Keep excellent records

Efforts to comply with safety standards are worth little if you don’t have current, accurate documentation to back them up. 

To plan for the possibility of OSHA inspection, everything must be present and accounted for, including: 

  • Training certifications
  • Proof of employee qualifications
  • Worker compensation records
  • Insurance policies
  • Incident reports
  • Third-party audit results 

All these records should be kept up-to-date and on file for the required amount of time. If there’s any confusion about what records you need to keep, update, or discard, you may wish to reach out to a health and safety professional for guidance. 

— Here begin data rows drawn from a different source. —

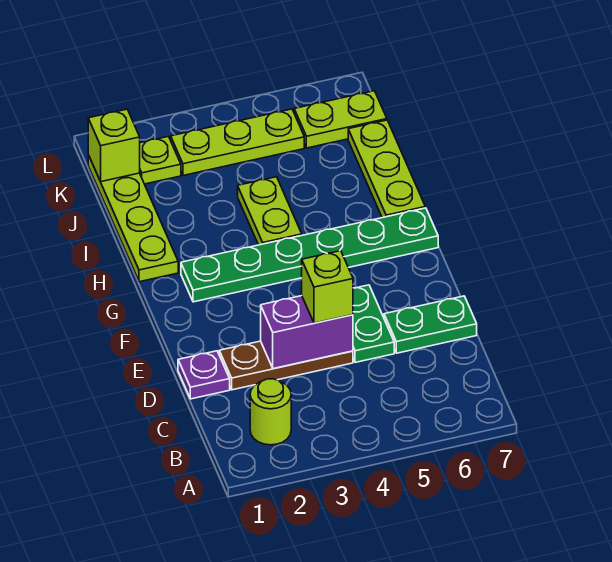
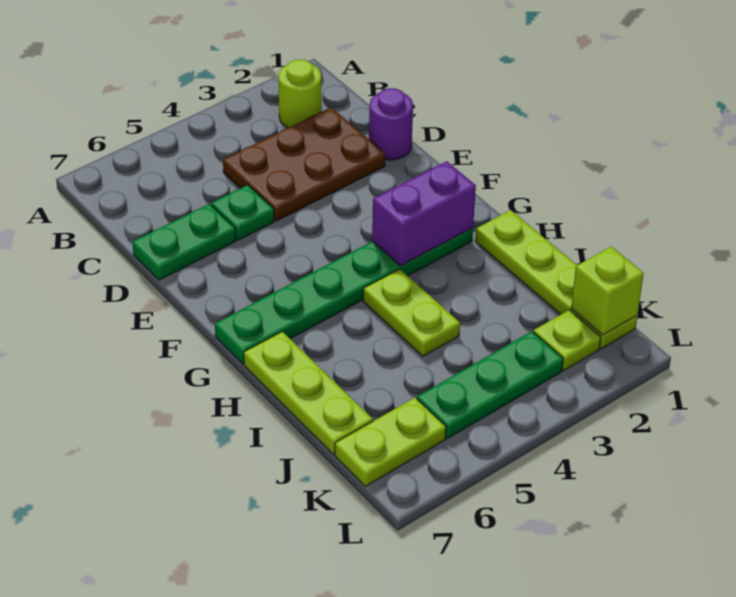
purple plate D1 level 1 -> purple round brick D1 level 1
brown plate D2:D4 level 1 -> brown plate C2:D4 level 1
purple brick D3:D4 level 2 -> purple brick G2:G3 level 2
lime brick D4 level 3 -> none
green plate D5:E5 level 1 -> green plate D5 level 1
lime plate K3:K5 level 1 -> green plate K3:K5 level 1

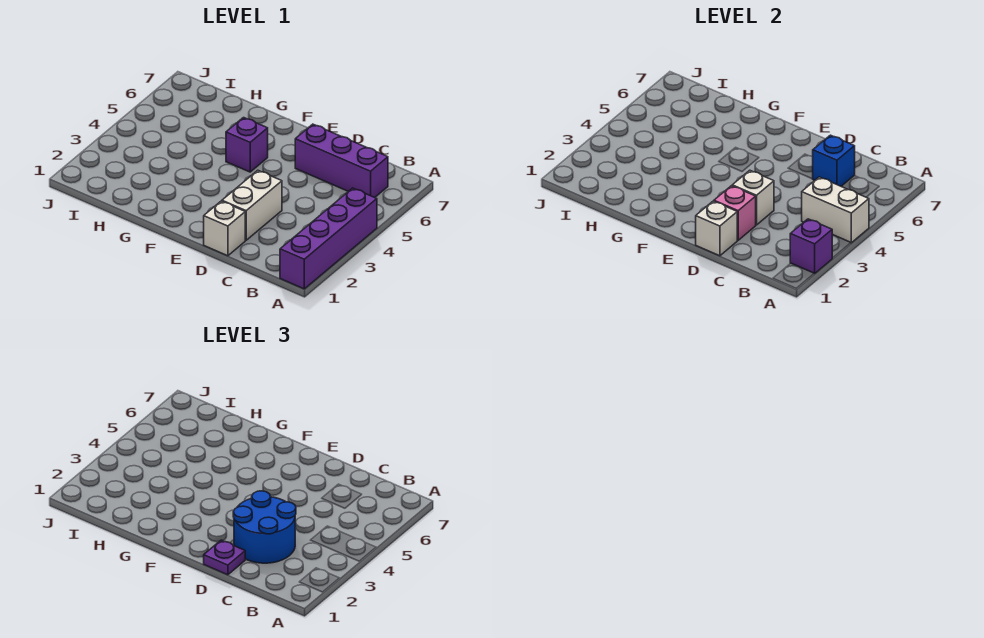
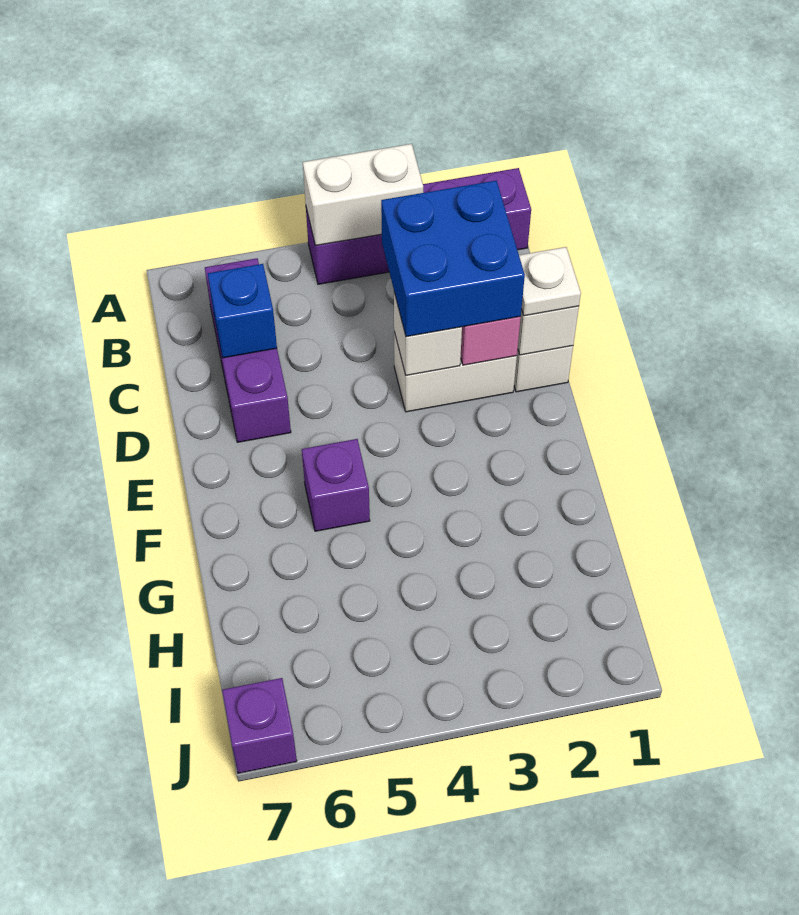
purple brick A2 level 2 -> purple brick J7 level 1
white brick A4:B4 level 2 -> white brick A3:A4 level 2
blue round brick C2:D3 level 3 -> blue brick C2:D3 level 3
purple plate D1 level 3 -> white plate D1 level 3

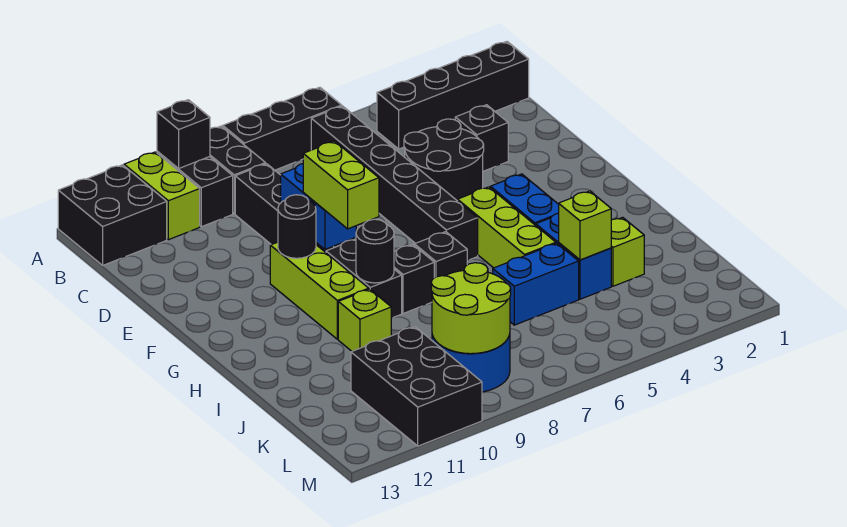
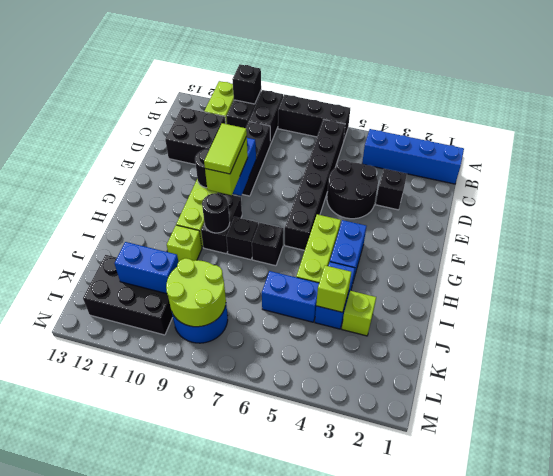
black brick A12:B13 level 1 -> black brick C11:D12 level 1
black brick B1:B4 level 1 -> blue brick B1:B4 level 1
none -> lime tile F9:G9 level 4
black brick K10:M11 level 1 -> black brick K10:L12 level 1
none -> blue brick K10:K11 level 2

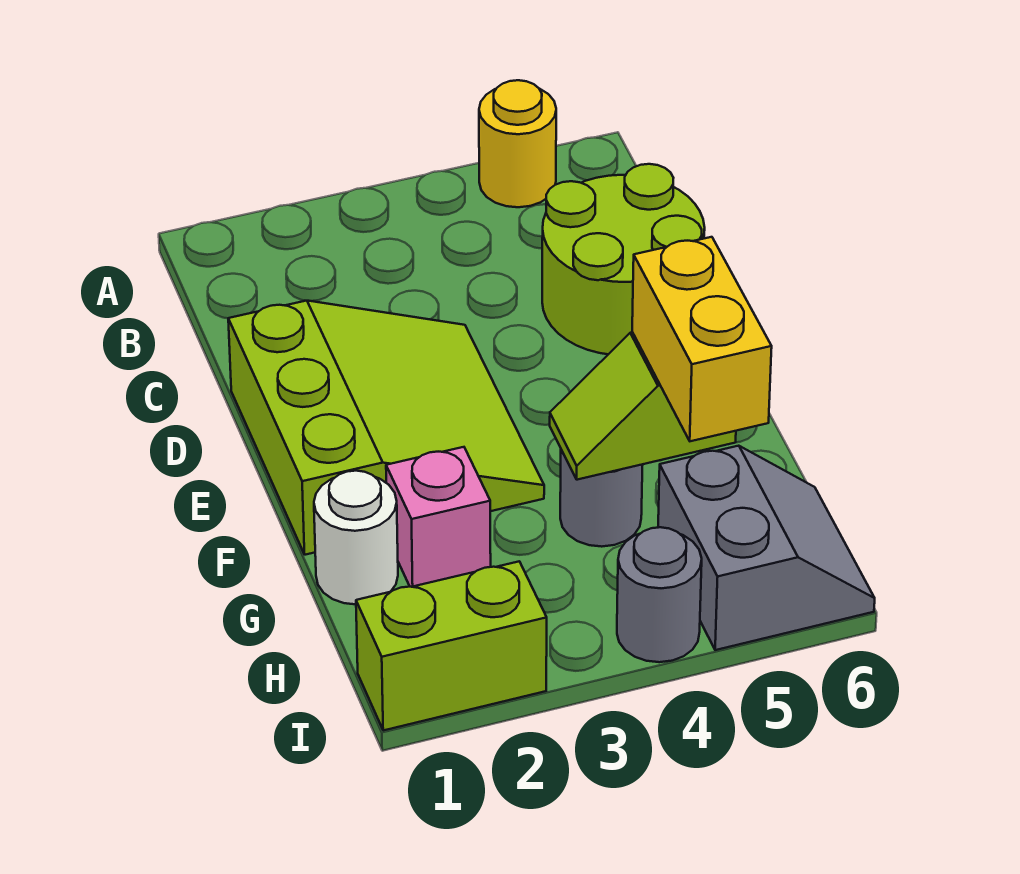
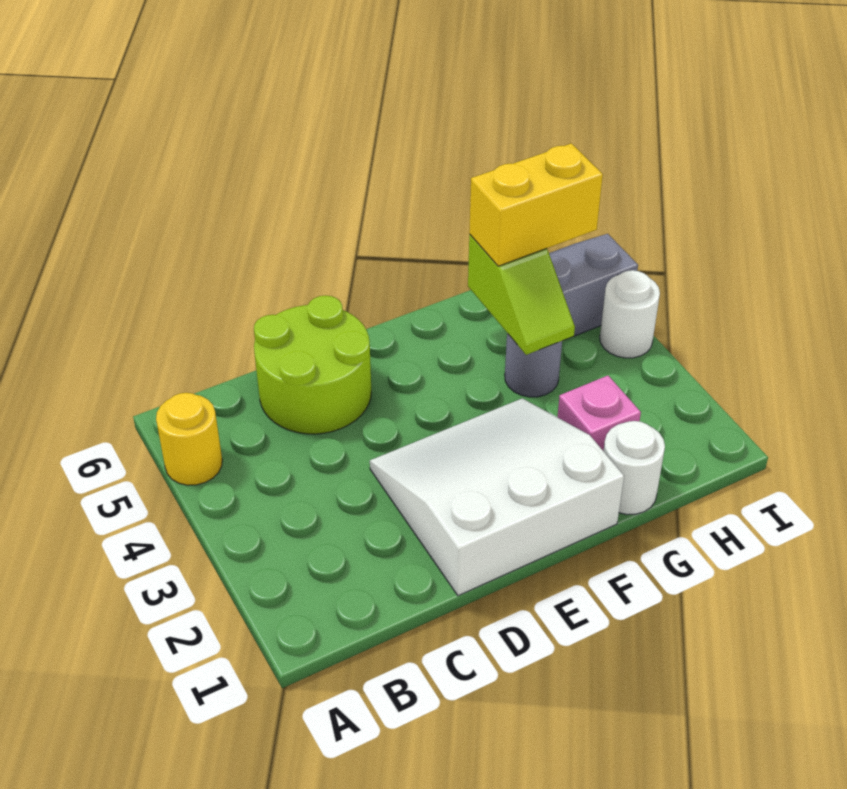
lime slope D1:F3 level 1 top 1 -> white slope D1:F3 level 1 top 1
lime brick I1:I2 level 1 -> none
grey round brick I4 level 1 -> white round brick I4 level 1

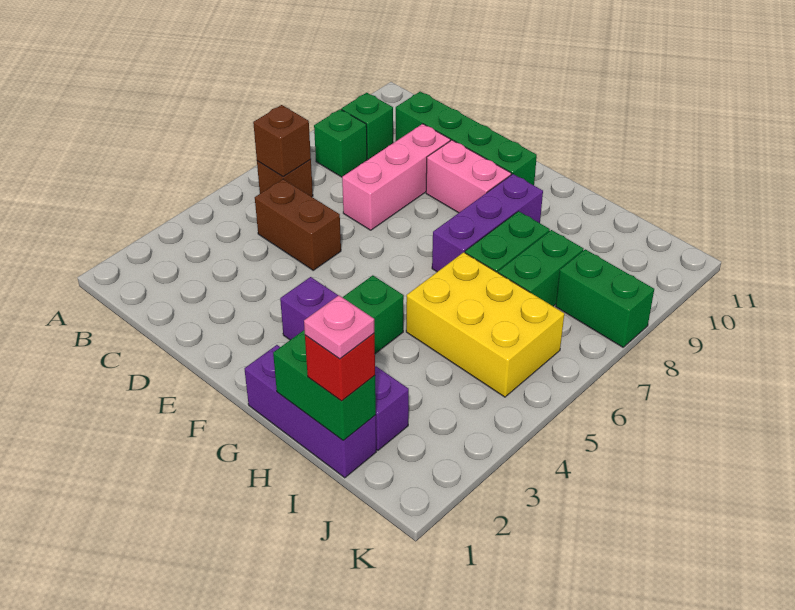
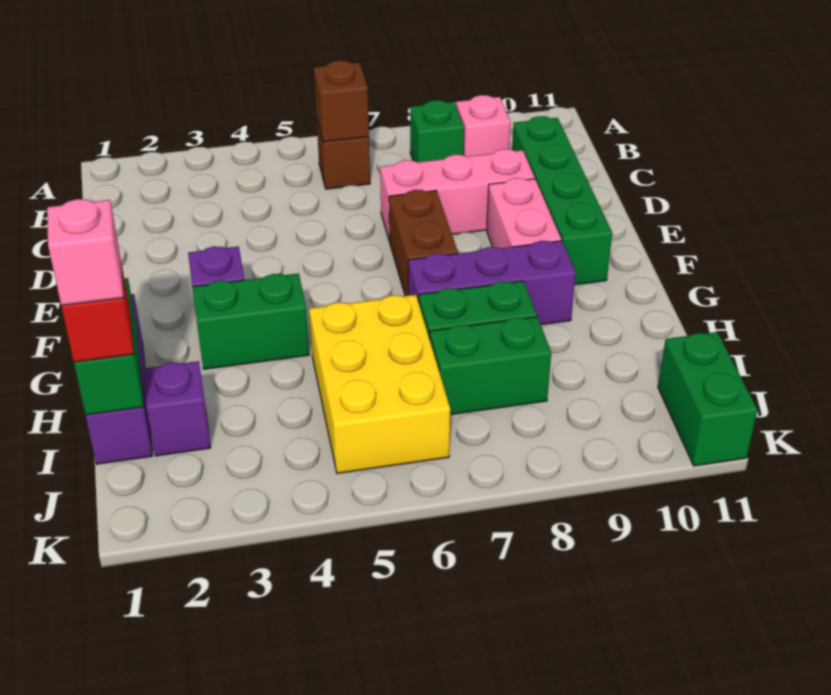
green brick B9 level 1 -> pink brick B9 level 1
brown brick C5:D5 level 1 -> brown brick E7:F7 level 1
pink plate I1 level 4 -> pink brick I1 level 4
green brick J8:K8 level 1 -> green brick J11:K11 level 1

In addition, safety documentation should be easily accessible and organized. This ensures that tracking down data for OSHA won’t be a tedious, time-consuming process. If you rely on physical files, switching to digital recordkeeping methods can help speed up the file search and keep important records at your fingertips. 

Be proactive

By the time an inspector points out safety violations, it may be too late to avoid the fines. But you can take steps to identify and eliminate problem areas before OSHA comes to your door. 

A good way to find out what you’re doing well and where you may be falling short is to periodically conduct a Gap Analysis Process (GAP) or safety audit. This involves bringing in a service provider like TriMedia to walk through your facility, review your records, pinpoint potential hazards and compliance concerns, and recommend changes to help you achieve your safety goals. 

Even if your team is well-versed in OSHA regulations, there is always room for improvement. And an audit like this may reveal areas where you could be doing more to prioritize employee success and safety, which ultimately boosts profits and cuts down on operational costs.